Vance smiled. “Good dog. Strong argument for a K9 program here.”
He turned and went back to running the scene. Evidence collection, suspect processing, radio traffic. Everything by the book.
We watched officers move in and out of the cabin for a while, Jolly dozing against my leg, until Vance told us to clear out. Everyone was heading back to the station.
The Summit Falls police station was bright and loud when we got back, which was unusual for a quarter to midnight. Word had spread. A successful drug raid with product and suspects in custody had pulled people in. Officers who weren’t on shift showed up anyway, drawn by the energy of a win the department hadn’t had in a while.
The suspects were processed through booking. The man at the card table had been separated from the three users. The runner came in from the hospital with both arms wrapped, one from Jolly, one from the knife he’d been stupid enough to pull. Vance handled the coordination with the same efficiency he’d had all night.
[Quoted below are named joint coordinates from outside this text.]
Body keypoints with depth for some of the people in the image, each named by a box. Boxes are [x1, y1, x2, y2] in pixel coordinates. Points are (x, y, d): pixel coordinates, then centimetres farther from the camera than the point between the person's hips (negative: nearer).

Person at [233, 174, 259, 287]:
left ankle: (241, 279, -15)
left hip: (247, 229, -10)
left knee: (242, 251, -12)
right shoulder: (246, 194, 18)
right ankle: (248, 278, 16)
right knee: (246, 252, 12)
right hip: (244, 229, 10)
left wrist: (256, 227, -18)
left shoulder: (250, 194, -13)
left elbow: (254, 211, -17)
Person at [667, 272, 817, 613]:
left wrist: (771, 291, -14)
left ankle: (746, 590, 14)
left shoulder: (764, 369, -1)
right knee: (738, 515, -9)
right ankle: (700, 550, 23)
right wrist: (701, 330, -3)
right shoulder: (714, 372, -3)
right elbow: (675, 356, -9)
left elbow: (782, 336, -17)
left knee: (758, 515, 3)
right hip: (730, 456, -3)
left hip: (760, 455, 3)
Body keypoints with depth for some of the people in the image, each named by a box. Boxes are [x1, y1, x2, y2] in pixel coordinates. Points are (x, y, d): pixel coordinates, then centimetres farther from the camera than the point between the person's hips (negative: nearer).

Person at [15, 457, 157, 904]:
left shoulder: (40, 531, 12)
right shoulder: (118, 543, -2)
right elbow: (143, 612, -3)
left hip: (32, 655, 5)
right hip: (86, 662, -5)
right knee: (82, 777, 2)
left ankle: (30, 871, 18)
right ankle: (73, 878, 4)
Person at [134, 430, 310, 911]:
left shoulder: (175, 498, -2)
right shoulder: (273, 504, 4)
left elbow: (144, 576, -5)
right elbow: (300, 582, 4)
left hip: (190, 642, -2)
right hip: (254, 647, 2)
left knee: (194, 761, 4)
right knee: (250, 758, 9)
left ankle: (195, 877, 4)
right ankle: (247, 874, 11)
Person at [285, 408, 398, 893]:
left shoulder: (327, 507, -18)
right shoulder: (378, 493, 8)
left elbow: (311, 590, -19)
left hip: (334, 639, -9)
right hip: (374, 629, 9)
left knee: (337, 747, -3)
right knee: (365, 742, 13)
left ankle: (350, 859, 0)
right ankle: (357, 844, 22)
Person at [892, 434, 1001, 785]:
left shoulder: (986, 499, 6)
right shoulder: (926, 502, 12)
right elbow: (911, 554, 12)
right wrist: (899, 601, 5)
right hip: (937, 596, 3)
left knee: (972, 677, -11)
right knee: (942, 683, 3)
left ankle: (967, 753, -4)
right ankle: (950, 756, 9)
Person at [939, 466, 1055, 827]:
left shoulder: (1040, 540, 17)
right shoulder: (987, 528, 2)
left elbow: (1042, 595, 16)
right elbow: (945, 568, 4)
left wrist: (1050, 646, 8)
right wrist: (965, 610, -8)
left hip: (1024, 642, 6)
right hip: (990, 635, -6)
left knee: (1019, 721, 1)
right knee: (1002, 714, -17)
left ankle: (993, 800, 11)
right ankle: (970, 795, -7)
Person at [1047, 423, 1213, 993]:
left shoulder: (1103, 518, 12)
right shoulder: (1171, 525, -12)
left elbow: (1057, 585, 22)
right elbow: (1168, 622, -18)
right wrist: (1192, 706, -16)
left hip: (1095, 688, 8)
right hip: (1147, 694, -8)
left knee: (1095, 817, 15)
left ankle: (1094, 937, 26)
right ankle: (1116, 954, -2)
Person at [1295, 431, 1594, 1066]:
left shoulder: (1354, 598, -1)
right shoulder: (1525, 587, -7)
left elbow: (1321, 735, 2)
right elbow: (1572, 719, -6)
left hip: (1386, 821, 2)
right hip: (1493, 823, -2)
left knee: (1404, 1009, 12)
An EMT at the station took one look at my arm, peeled back Donovan’s field dressing, and told me I needed stitches. I told her I needed to finish my deployment report. She told me the deployment report would still be there in twenty minutes, and that if I didn’t get the cut closed properly, I’d be explaining to my employer why their contractor was out of commission with an infected forearm.
She had a point.
Six stitches, a fresh bandage, and a tetanus booster I probably didn’t need, and I was back at the desk.
I was finishing the K9 deployment report when Donovan dropped into the chair across from me and set two coffees between us.
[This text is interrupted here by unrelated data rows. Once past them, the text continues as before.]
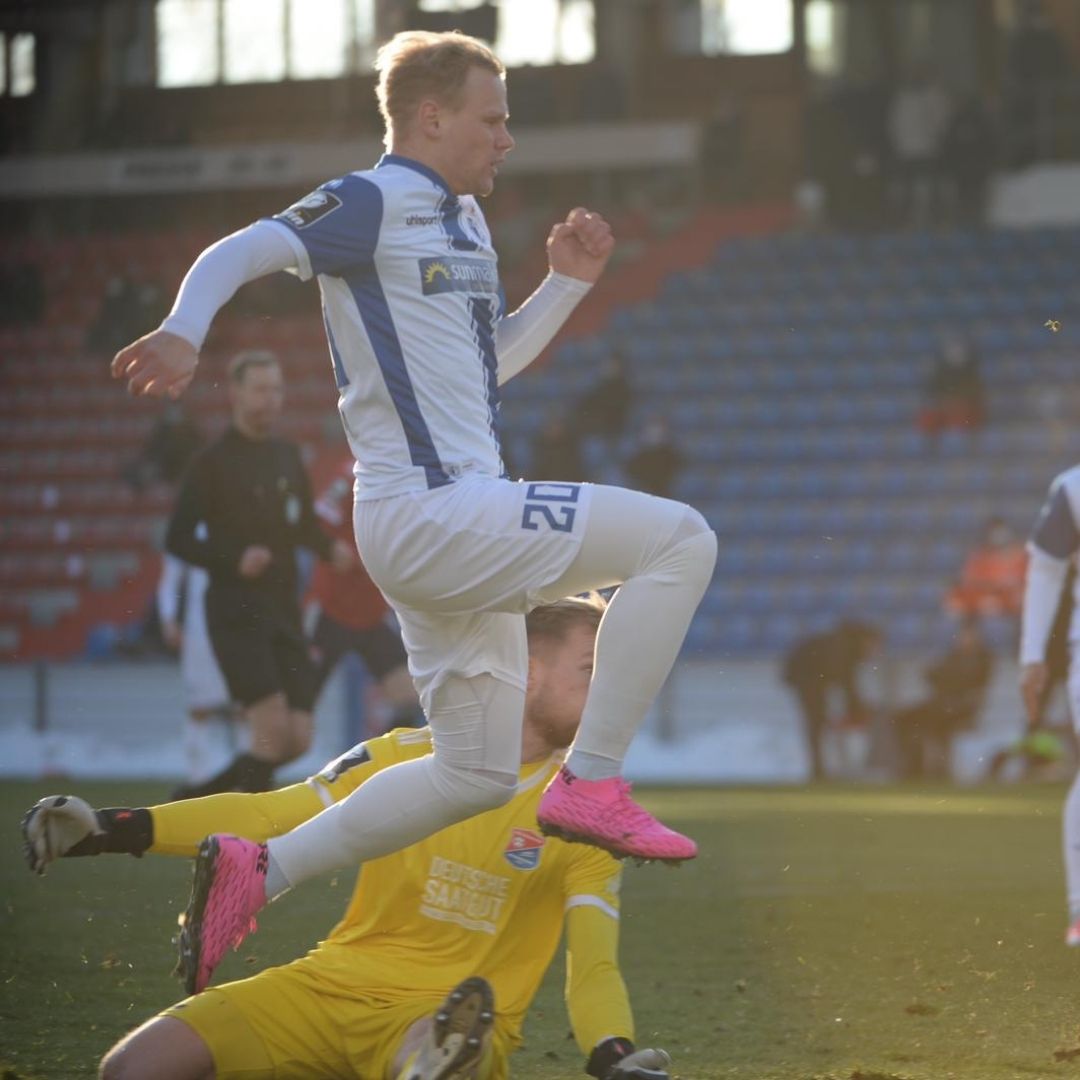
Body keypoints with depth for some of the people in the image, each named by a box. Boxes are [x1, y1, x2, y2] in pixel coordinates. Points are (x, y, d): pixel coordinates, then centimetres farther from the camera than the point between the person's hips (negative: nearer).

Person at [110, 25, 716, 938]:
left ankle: (262, 868, 16)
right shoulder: (374, 202, -6)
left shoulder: (465, 220, 22)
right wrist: (183, 334, -37)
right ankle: (591, 782, -18)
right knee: (679, 538, -18)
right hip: (428, 513, -10)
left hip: (455, 532, 10)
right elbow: (238, 253, -18)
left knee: (476, 775, 14)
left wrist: (567, 284, 20)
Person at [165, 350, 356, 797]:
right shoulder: (213, 462, -4)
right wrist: (234, 560, -19)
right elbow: (178, 539, -5)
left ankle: (196, 798, 17)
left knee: (297, 739, 0)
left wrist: (331, 548, 3)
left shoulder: (287, 458, 13)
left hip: (284, 609, 6)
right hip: (236, 611, -6)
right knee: (274, 730, -18)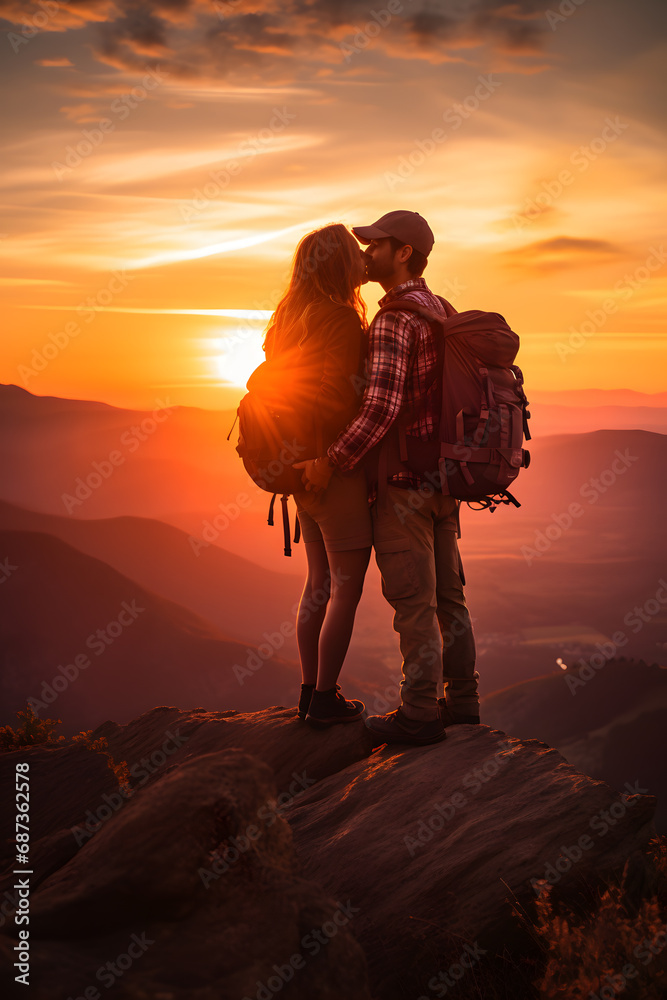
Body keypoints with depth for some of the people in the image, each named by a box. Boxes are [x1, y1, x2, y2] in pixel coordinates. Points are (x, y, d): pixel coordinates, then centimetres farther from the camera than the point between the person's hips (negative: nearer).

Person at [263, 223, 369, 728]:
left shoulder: (288, 318, 9)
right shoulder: (342, 321, -17)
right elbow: (341, 403, -22)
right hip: (337, 469, -9)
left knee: (319, 582, 17)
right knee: (346, 588, 2)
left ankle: (310, 692, 24)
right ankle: (326, 700, 9)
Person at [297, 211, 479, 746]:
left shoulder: (393, 320, -18)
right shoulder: (441, 311, 12)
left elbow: (382, 407, -28)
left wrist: (331, 463, -19)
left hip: (403, 481, -9)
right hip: (442, 477, 9)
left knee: (413, 601, -2)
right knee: (446, 593, 14)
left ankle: (420, 713, 6)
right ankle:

“The guy at the table talked after all. No lawyer.”
“And?”
“Says he’s been at it less than two weeks. Got recruited through a friend of a friend, never met anyone above him. Product showed up on the porch every few days, already packaged. He’d sell it to whoever came through the door. Cash went into an envelope he left in the mailbox, and somebody picked it up overnight.”
“He can’t ID anyone?”
Donovan shook his head. “Doesn’t look like it. Doesn’t know where the product comes from. Doesn’t even know what Drift is, just calls it powder. Swears up and down he was just trying to make a little extra money.”
“You believe him?”
“That’s the thing. Yeah, I do. The guy was shaking so hard he could barely hold a pen to sign his statement. He’s not protecting anyone. He just doesn’t know anything.”
A dead end, then. Four people in custody and not one of them could point us up the chain.
“The three users are all possession charges. Small-time. The runner gets assault on top of whatever they tag him with.” He took a sip of his coffee. “Street-level, all of them.”
“Well, hopefully the department can still shake something loose.”
Donovan leaned back in the borrowed desk chair and kept his voice low. “Funny how this one came together in an hour, and we got a full stash. Ridgeline had a week of planning, and we got an empty cabin.”
“Yeah.” I wrapped my hands around the coffee. “Funny.”
Funny in a way that wasn’t funny at all.
The obvious read was that the Ridgeline operation had leaked because too many people knew too far in advance.Tighten the circle, shorten the timeline, and the raids work. Definitely confirmed someone was leaking information.
I was taking another sip when the front doors banged open hard enough to rattle the glass.
Seth Briggson came through them like a man who’d found someone’s pubes in his coffee.
Civilian clothes. Jeans, a jacket thrown over a T-shirt. He’d come from home. His eyes scanned the room until they landed on Vance.
“What the hell, Eric?”
The bullpen conversations died in a ripple, people registering the tone and turning to watch.
Vance looked up from the intake desk. “Seth.”
“You guys had a possible bust, and nobody thought to call me?” He crossed the room in four strides, stopping close enough that Vance had to tilt his head back to maintain eye contact. “I’ve been on this team for eight fucking years. This is exactly the kind of op I should be on.”